Information given.

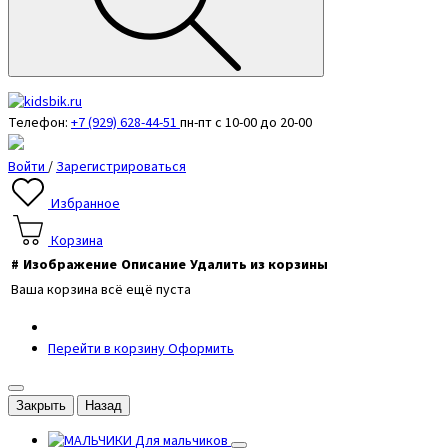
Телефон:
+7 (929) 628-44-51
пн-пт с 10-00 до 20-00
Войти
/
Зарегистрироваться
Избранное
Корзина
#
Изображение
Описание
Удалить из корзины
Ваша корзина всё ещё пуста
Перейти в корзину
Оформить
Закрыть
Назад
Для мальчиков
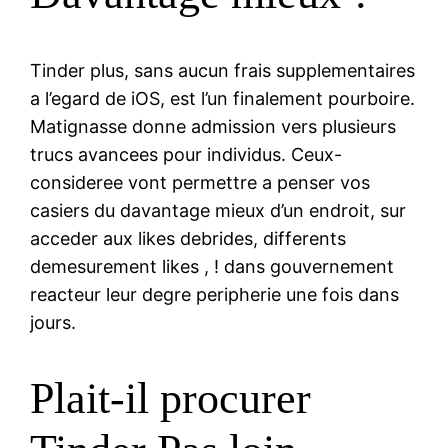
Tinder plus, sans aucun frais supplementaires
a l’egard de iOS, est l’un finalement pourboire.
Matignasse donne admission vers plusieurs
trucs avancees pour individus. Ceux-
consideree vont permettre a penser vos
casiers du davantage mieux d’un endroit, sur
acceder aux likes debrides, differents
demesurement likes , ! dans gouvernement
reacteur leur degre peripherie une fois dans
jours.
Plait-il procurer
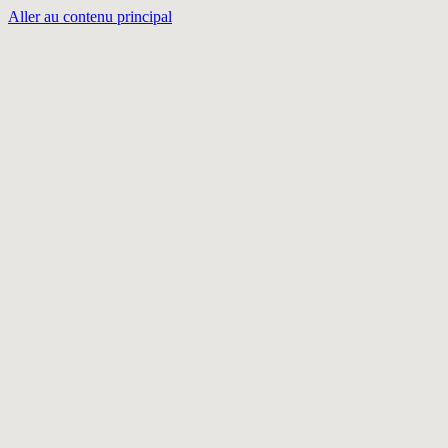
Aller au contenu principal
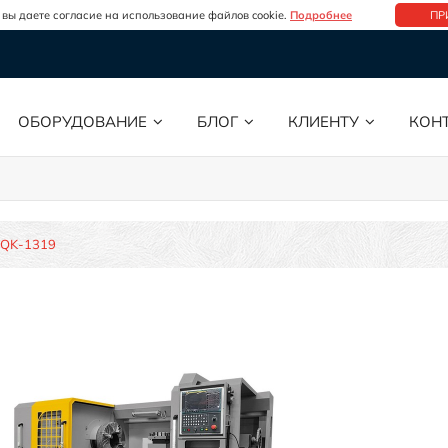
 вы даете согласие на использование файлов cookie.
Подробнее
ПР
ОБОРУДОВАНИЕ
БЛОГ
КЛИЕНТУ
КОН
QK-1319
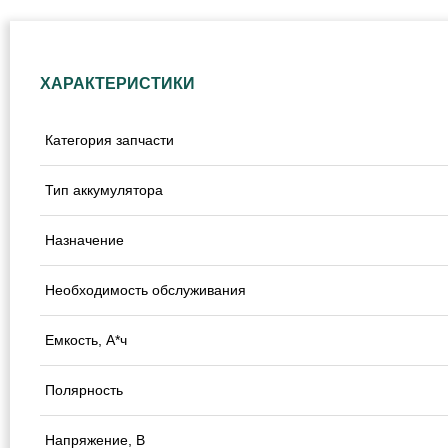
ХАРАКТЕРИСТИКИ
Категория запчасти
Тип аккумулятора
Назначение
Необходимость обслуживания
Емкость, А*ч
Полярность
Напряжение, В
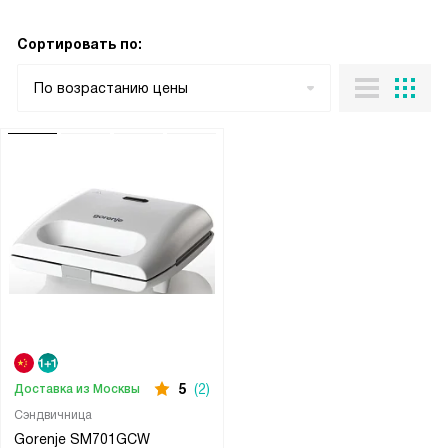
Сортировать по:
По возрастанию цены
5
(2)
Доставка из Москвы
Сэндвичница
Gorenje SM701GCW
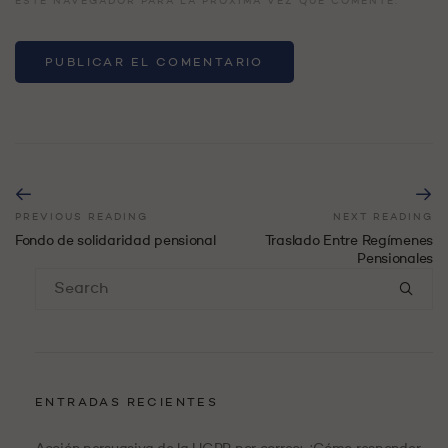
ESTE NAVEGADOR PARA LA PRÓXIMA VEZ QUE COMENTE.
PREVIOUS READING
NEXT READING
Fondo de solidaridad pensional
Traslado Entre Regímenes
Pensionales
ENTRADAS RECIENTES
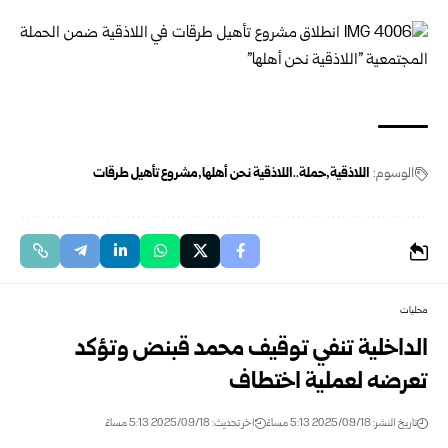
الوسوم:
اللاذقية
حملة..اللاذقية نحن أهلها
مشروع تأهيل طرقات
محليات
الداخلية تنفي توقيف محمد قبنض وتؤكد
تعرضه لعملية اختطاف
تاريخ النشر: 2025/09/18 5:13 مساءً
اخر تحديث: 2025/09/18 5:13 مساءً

What you will do. The expected output is the full data above, reproduced exactly with no images.

Solution.
Телефон:
+7 (929) 628-44-51
пн-пт с 10-00 до 20-00
Войти
/
Зарегистрироваться
Избранное
Корзина
#
Изображение
Описание
Удалить из корзины
Ваша корзина всё ещё пуста
Перейти в корзину
Оформить
Закрыть
Назад
Для мальчиков
Tinder plus, sans aucun frais supplementaires
a l’egard de iOS, est l’un finalement pourboire.
Matignasse donne admission vers plusieurs
trucs avancees pour individus. Ceux-
consideree vont permettre a penser vos
casiers du davantage mieux d’un endroit, sur
acceder aux likes debrides, differents
demesurement likes , ! dans gouvernement
reacteur leur degre peripherie une fois dans
jours.
Plait-il procurer
Aller au contenu principal
 вы даете согласие на использование файлов cookie.
Подробнее
ПР
ОБОРУДОВАНИЕ
БЛОГ
КЛИЕНТУ
КОН
QK-1319
ХАРАКТЕРИСТИКИ
Категория запчасти
Тип аккумулятора
Назначение
Необходимость обслуживания
Емкость, А*ч
Полярность
Напряжение, В
Сортировать по:
По возрастанию цены
5
(2)
Доставка из Москвы
Сэндвичница
Gorenje SM701GCW
ESTE NAVEGADOR PARA LA PRÓXIMA VEZ QUE COMENTE.
PREVIOUS READING
NEXT READING
Fondo de solidaridad pensional
Traslado Entre Regímenes
Pensionales
ENTRADAS RECIENTES
الوسوم:
اللاذقية
حملة..اللاذقية نحن أهلها
مشروع تأهيل طرقات
محليات
الداخلية تنفي توقيف محمد قبنض وتؤكد
تعرضه لعملية اختطاف
تاريخ النشر: 2025/09/18 5:13 مساءً
اخر تحديث: 2025/09/18 5:13 مساءً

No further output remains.